◆ Instructions for the task ◆
Format every line of the listing below as a Markdown table with two columns, Row and Line, numbering the rows in order and leaving out any blank lines.

◆ Dataset ◆
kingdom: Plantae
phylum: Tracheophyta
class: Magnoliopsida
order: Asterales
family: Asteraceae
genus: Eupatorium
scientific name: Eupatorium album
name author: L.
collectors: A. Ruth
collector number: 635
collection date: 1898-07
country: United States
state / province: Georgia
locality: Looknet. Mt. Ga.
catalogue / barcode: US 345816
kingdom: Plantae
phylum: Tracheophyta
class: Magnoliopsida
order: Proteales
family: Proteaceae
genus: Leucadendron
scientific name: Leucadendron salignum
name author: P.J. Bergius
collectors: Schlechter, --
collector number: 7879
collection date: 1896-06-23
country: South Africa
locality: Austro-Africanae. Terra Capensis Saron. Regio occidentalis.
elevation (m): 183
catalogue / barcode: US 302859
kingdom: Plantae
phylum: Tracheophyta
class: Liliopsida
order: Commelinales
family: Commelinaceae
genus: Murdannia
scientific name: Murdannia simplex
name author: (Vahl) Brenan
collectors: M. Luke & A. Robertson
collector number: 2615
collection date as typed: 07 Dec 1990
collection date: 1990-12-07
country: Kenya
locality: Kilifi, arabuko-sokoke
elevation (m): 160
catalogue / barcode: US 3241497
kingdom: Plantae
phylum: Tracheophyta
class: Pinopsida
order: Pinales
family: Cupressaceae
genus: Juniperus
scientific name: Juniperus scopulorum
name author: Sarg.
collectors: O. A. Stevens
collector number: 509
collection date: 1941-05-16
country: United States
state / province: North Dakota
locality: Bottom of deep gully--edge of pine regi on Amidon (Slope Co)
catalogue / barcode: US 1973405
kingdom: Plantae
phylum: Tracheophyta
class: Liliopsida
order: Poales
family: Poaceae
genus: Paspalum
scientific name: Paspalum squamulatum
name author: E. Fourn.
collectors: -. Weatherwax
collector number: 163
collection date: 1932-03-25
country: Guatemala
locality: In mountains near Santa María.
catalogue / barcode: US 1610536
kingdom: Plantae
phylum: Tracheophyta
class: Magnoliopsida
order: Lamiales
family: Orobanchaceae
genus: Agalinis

◆ Final answer ◆
| Row | Line |
|---|---|
| 1 | kingdom: Plantae |
| 2 | phylum: Tracheophyta |
| 3 | class: Magnoliopsida |
| 4 | order: Asterales |
| 5 | family: Asteraceae |
| 6 | genus: Eupatorium |
| 7 | scientific name: Eupatorium album |
| 8 | name author: L. |
| 9 | collectors: A. Ruth |
| 10 | collector number: 635 |
| 11 | collection date: 1898-07 |
| 12 | country: United States |
| 13 | state / province: Georgia |
| 14 | locality: Looknet. Mt. Ga. |
| 15 | catalogue / barcode: US 345816 |
| 16 | kingdom: Plantae |
| 17 | phylum: Tracheophyta |
| 18 | class: Magnoliopsida |
| 19 | order: Proteales |
| 20 | family: Proteaceae |
| 21 | genus: Leucadendron |
| 22 | scientific name: Leucadendron salignum |
| 23 | name author: P.J. Bergius |
| 24 | collectors: Schlechter, -- |
| 25 | collector number: 7879 |
| 26 | collection date: 1896-06-23 |
| 27 | country: South Africa |
| 28 | locality: Austro-Africanae. Terra Capensis Saron. Regio occidentalis. |
| 29 | elevation (m): 183 |
| 30 | catalogue / barcode: US 302859 |
| 31 | kingdom: Plantae |
| 32 | phylum: Tracheophyta |
| 33 | class: Liliopsida |
| 34 | order: Commelinales |
| 35 | family: Commelinaceae |
| 36 | genus: Murdannia |
| 37 | scientific name: Murdannia simplex |
| 38 | name author: (Vahl) Brenan |
| 39 | collectors: M. Luke & A. Robertson |
| 40 | collector number: 2615 |
| 41 | collection date as typed: 07 Dec 1990 |
| 42 | collection date: 1990-12-07 |
| 43 | country: Kenya |
| 44 | locality: Kilifi, arabuko-sokoke |
| 45 | elevation (m): 160 |
| 46 | catalogue / barcode: US 3241497 |
| 47 | kingdom: Plantae |
| 48 | phylum: Tracheophyta |
| 49 | class: Pinopsida |
| 50 | order: Pinales |
| 51 | family: Cupressaceae |
| 52 | genus: Juniperus |
| 53 | scientific name: Juniperus scopulorum |
| 54 | name author: Sarg. |
| 55 | collectors: O. A. Stevens |
| 56 | collector number: 509 |
| 57 | collection date: 1941-05-16 |
| 58 | country: United States |
| 59 | state / province: North Dakota |
| 60 | locality: Bottom of deep gully--edge of pine regi on Amidon (Slope Co) |
| 61 | catalogue / barcode: US 1973405 |
| 62 | kingdom: Plantae |
| 63 | phylum: Tracheophyta |
| 64 | class: Liliopsida |
| 65 | order: Poales |
| 66 | family: Poaceae |
| 67 | genus: Paspalum |
| 68 | scientific name: Paspalum squamulatum |
| 69 | name author: E. Fourn. |
| 70 | collectors: -. Weatherwax |
| 71 | collector number: 163 |
| 72 | collection date: 1932-03-25 |
| 73 | country: Guatemala |
| 74 | locality: In mountains near Santa María. |
| 75 | catalogue / barcode: US 1610536 |
| 76 | kingdom: Plantae |
| 77 | phylum: Tracheophyta |
| 78 | class: Magnoliopsida |
| 79 | order: Lamiales |
| 80 | family: Orobanchaceae |
| 81 | genus: Agalinis |